Problems and tasks
1/ In the grizzly bear passage, what is the average lifespan of a grizzly?
2/ Do these statements agree with the grizzly bear passage? (a) Male grizzlies average 400-600 pounds. (b) Yellowstone's Park dumps stayed open after the 1960s. (c) The Selkirk ecosystem has about 40-50 grizzlies. For each, answer yes or no and quote the deciding words of the passage.
3/ Repeat the grizzly bear passage word for word, starting with "Grizzly bears need" and going on through "bear’s name: grizzly.".

[[ Selected extract, beginning ]]

Grizzly bears need lots of room in order to survive. They are larger and heavier than other bears in the lower 48 states: average grizzly weights range from 400-600 pounds for males and 250-350 pounds for females. Average lifespan for a grizzly is 25 years (though at least one grizzly studied lived to 35). They are distinguished from the black bears in the Yellowstone ecosystem by their distinctive humped shoulders, long curved claws, and a concave-looking face. Grizzly colors range from light brown to nearly black, and the bear’s coat has long “guard” hairs over densely matted underfur, with tips that can be silver or gold in color, leading to the bear’s name: grizzly.
The big bears once roamed the Rocky Mountain area from the mountains to the plains and astonished the Lewis and Clark Expedition in the early 1800s with their ferocity and fearlessness, as the Corps of Discovery moved up the Missouri River through territory that would one day become Montana. In his journal, Lewis described a grizzly he and another member of the party had killed as “a most tremendious looking anamal, and extreemly hard to kill notwithstanding he had five balls through his lungs and five others in various parts he swam more than half the distance across the river to a sandbar & it was at least twenty minutes before he died;[he] made the most tremendous roaring from the moment he was shot.”
“These bear being so hard to die reather intimedates us all,” Lewis recorded. “I must confess I do not like the gentlemen and had reather fight two Indians than one [grizzly] bear.”
Grizzlies will eat almost anything, and in the wild that includes living or dead animals and fish, grasses, roots, bulbs, tubers and fungi. That voracious appetite and a human fascination with bears probably helped speed the downfall of the Yellowstone grizzly population in the 1960s. Tourists began feeding both black and grizzly bears in Yellowstone Park in the late 19th Century, and feeding the bears became a mainstay of the Park’s tourist appeal. By the ‘60s, people would gather nightly during summer to watch bears feed on meat brought by Park rangers. Nightly bear forays into the dumpsters at West Yellowstone also drew rapt attention from tourists.
To the detriment of the grizzlies, these easy pickings accustomed the animals to people, and the smell of food at Park campsites attracted the bears, putting man and beast within uneasy reach of one another. Members of Yellowstone work-crews often found themselves face to face with grizzlies. Park bears also regularly approached vehicles for an easy hand out given through a rolled-down window. But in the ‘60s, after several dangerous and deadly encounters, the “Yogi Bear” days came to an end, as Park rangers began killing both grizzlies and black bears looking for easy treats offered by people. Park dumps were shut down and dumpsters locked. By the mid-70s, Yellowstone’s people-friendly bears were a thing of the past, and it was no longer a sure bet that if you visited Yellowstone you would see grizzlies.
“I never thought we would be there in Yellowstone,” USFWS grizzly bear recovery coordinator Chris Seryheen told the Missoulian of the bear’s comeback. “I’m somewhat amazed that they’ve done as well as they have.”
The USFWS estimates that today, 1,100-1,200 grizzlies live in the lower 48 states among five separate populations in Montana, Idaho, Wyoming, and Washington. According to the USFWS, biologists believe there is no evidence of interaction between the Yellowstone area grizzly population and other remaining grizzly bears in the lower 48 states or Canada. In addition to the Yellowstone area, those grizzly populations occur in the Northern Continental Divide ecosystem (400-500 bears), the Selkirk ecosystem (40-50 bears), the Cabinet-Yaak ecosystem (30-40 bears), and in the Northern Cascade ecosystem, which supports about five grizzlies.

[[ Selected extract, end ]]
[[ Exercise data, beginning ]]

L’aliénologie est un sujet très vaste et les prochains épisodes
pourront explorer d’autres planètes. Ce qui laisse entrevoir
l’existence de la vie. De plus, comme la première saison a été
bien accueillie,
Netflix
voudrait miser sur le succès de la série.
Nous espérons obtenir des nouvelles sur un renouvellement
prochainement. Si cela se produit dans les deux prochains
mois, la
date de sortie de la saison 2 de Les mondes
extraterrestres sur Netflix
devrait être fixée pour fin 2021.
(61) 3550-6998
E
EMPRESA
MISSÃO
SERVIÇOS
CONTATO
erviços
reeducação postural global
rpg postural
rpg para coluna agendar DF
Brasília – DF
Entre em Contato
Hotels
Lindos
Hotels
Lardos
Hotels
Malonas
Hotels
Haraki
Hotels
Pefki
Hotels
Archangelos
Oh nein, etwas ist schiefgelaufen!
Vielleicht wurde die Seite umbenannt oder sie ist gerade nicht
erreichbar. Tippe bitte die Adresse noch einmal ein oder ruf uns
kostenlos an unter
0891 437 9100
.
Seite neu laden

[[ Exercise data, end ]]

Solutions for each task
1/ 25 years

2/
(a) Yes: "average grizzly weights range from 400-600 pounds for males"
(b) No: "Park dumps were shut down and dumpsters locked."
(c) Yes: "the Selkirk ecosystem (40-50 bears)"

3/
Grizzly bears need lots of room in order to survive. They are larger and heavier than other bears in the lower 48 states: average grizzly weights range from 400-600 pounds for males and 250-350 pounds for females. Average lifespan for a grizzly is 25 years (though at least one grizzly studied lived to 35). They are distinguished from the black bears in the Yellowstone ecosystem by their distinctive humped shoulders, long curved claws, and a concave-looking face. Grizzly colors range from light brown to nearly black, and the bear’s coat has long “guard” hairs over densely matted underfur, with tips that can be silver or gold in color, leading to the bear’s name: grizzly.